Chicago describes the Kali place- setting: "The dark lustered Kali plate includes arm-like forms that extend outward from an open and fecund core. These shapes, which are repeated in the runner, are derived from the many-armed representations of Kali in Indian art. The plate is presented on a runner created with multiple overlays of transparent materials, which extend the colors and luster of the plate into an image suggesting the awesome beauty of this dark goddess's power. In both the plate and the runner, the gaping maw and dancing fingers traditionally associated with Kali become a testament to female strength rather than a frightening presence."

A "Heritage Wall" provides a visual and written history of the 39 guests. The Dinner Party is thus a celebration of women's achievements and artistic contributions unsung by the male art canon. Women's artistry in textile, weaving, embroidery, sewing, and painting was long considered domestic art and not culturally valued as male-dominated fine art. Chicago in her wisdom has rendered these as essential features of the installation.

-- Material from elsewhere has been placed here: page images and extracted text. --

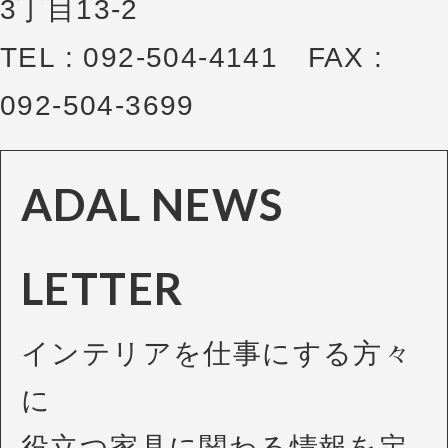
3丁目13-2
TEL : 092-504-4141 FAX :
092-504-3699
ADAL NEWS
LETTER
インテリアを仕事にする方々
に
役立つ家具に関わる情報を定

She used a clear set of criteria to select the women to be included in her stellar banquet. First, each woman had to have made a significant contribution to society. Chicago used feminist values to determine what counted as "significant" and consciously avoided using male yardsticks of achievement. Second, she sought to include women who had attempted to improve the conditions of other women. Third, she wanted their life's work to illuminate a significant aspect of women's history or provide a role model for a more egalitarian future.

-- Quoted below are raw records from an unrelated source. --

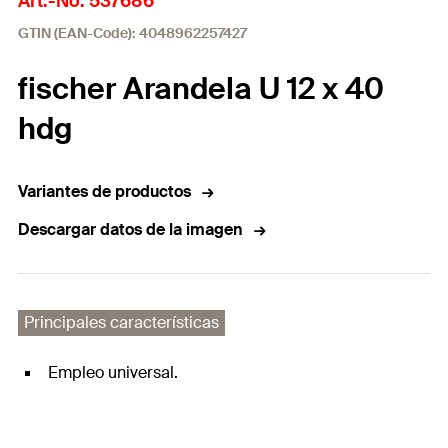
Art.-No. 537686
GTIN (EAN-Code): 4048962257427
fischer Arandela U 12 x 40
hdg
Variantes de productos
Descargar datos de la imagen
Principales características
Empleo universal.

While her initial conceptualization did not include great women beyond those who had had an impact on Western civilization, it evolved to include Kali and other Eastern goddesses who embodied the feminine principle. Kali - the mother - at once personifies civilization's most awesome, positive, and terrifying aspects. To worship her, then, is to come to terms with all aspects of humanity: giving birth, taking life, regeneration, and destruction.

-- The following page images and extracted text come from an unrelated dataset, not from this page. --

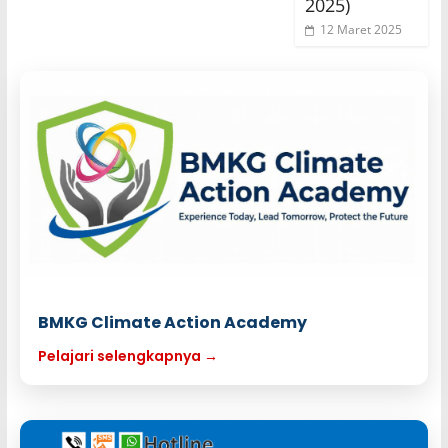
2025)
12 Maret 2025
BMKG Climate Action Academy
Pelajari selengkapnya →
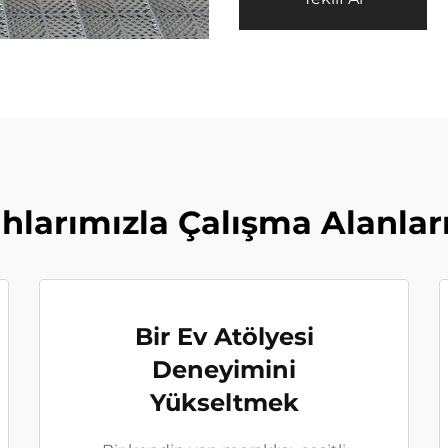
âhlarımızla Çalışma Alanla
Bir Ev Atölyesi
Deneyimini
Yükseltmek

Chicago undertook many years of research to determine who should be invited to her party. It took over five years to create the installation, and countless volunteers worked with her through its stormy and controversial launch. In 2007, this art work was donated as a permanent exhibit to the Brooklyn Museum. It has since become the focal point of the Center for Feminist Art, the first of its kind in the world.

Merely witnessing The Dinner Party is a thrilling and empowering experience. Judy Chicago created this icon of feminist art in 1979 to symbolize women's contributions to Western civilization from prehistoric times to the present day. The Dinner Party heralded the important contributions made by women at a time when second-wave feminists were protesting against women's erasure from history. Women yearned for images that reaffirmed them, and the show - which opened at the San Francisco Museum of Modern Art - drew huge and enthusiastic crowds in spite of its negative reviews from major art critics.

The Dinner Party has since toured 16 venues in six countries on three continents; its viewing audience now stands at over 15 million. This work could not have been created without a core group of devoted volunteers who believed in the project and its paradigm-shifting social message. The viewers' outpouring of admiration and gratitude has created a groundswell and movement to support the work. This, together with the sustained support of committed feminist patrons, overcame the near-total rejection of the installation by the male-dominated art establishment.

The Dinner Party is inspirational and a testimony to great women, their spirit of resistance, and their struggle to be heard and to have their achievements documented. It also celebrates their artistic creativity, especially in the domestic sphere, which, like so much of the rest of their work, has not been given its due.

As the world gapes in horror at the accounts of gender-based violence in an India divided along a myriad fault lines, we must seek to remedy these wrongs and celebrate India's women, its female leaders from the past, and its strong and individualistic women in the contemporary women's movement. There is no doubt that, as has been the case with Judy Chicago's dinner party, many amazing women would attend our own version of such a banquet.